_THE PROBLEM_
If a line in the records below contains the word "wrist", copy it.

[Stored dataset items]
=== Section Start ===
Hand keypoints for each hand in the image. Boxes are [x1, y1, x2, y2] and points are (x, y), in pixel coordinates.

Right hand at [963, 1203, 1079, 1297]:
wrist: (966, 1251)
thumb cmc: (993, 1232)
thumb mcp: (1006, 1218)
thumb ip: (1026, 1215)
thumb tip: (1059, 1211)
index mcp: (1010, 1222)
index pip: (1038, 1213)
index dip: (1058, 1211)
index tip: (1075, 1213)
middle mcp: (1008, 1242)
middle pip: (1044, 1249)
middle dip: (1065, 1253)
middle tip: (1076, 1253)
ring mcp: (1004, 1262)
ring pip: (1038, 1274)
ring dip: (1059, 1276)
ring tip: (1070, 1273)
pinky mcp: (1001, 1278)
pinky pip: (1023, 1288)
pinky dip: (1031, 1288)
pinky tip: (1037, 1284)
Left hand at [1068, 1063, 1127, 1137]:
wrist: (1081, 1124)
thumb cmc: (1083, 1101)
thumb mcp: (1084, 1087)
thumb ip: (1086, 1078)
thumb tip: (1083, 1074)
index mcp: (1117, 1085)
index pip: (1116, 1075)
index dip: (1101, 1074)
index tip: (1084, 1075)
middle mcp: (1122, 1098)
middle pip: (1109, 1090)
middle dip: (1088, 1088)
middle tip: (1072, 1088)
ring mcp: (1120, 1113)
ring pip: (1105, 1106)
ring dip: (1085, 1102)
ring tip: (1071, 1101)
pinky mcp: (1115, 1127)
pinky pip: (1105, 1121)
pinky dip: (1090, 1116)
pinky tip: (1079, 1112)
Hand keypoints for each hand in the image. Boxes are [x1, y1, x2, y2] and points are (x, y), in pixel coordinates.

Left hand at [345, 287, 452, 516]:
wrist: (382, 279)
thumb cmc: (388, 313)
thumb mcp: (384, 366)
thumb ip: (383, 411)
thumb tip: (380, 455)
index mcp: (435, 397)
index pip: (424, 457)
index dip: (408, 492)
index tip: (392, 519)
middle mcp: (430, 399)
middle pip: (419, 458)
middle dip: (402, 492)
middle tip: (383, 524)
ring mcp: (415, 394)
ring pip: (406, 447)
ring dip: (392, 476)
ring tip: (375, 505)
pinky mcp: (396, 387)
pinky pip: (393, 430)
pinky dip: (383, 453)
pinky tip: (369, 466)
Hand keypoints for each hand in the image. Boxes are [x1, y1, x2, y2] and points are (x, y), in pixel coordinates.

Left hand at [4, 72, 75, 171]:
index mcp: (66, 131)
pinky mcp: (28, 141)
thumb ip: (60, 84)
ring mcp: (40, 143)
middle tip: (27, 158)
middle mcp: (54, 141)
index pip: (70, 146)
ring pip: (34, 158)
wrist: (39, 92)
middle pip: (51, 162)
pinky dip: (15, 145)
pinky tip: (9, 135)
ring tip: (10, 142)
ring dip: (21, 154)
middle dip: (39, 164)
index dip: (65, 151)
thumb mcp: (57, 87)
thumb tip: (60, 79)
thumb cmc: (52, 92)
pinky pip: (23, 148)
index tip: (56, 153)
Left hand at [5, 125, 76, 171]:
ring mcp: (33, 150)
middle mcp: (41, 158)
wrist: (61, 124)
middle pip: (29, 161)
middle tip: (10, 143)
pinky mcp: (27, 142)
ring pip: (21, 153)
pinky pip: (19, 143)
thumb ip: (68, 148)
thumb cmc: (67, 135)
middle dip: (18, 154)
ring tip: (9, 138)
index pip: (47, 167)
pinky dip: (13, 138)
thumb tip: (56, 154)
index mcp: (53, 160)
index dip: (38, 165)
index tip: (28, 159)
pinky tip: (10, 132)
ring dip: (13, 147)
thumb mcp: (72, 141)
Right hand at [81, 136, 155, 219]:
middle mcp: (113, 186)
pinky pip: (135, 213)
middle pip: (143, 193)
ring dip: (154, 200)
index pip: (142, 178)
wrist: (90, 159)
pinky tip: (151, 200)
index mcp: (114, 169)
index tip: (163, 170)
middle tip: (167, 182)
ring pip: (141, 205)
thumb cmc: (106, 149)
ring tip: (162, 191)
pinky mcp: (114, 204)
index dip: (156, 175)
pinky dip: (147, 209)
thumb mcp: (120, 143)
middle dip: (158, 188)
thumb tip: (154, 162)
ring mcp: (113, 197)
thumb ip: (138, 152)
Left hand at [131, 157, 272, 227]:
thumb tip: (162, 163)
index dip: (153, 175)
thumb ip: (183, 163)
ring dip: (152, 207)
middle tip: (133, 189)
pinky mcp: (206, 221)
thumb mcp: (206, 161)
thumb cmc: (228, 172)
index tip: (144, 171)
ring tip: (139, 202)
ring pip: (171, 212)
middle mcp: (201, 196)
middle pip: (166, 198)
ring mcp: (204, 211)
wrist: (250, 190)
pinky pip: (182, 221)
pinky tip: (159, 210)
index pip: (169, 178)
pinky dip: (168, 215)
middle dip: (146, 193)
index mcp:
=== Section End ===
_ANSWER TO THIS PROBLEM_
wrist: (966, 1251)
wrist: (1081, 1124)
wrist: (382, 279)
wrist: (39, 92)
wrist: (61, 124)
wrist: (90, 159)
wrist: (250, 190)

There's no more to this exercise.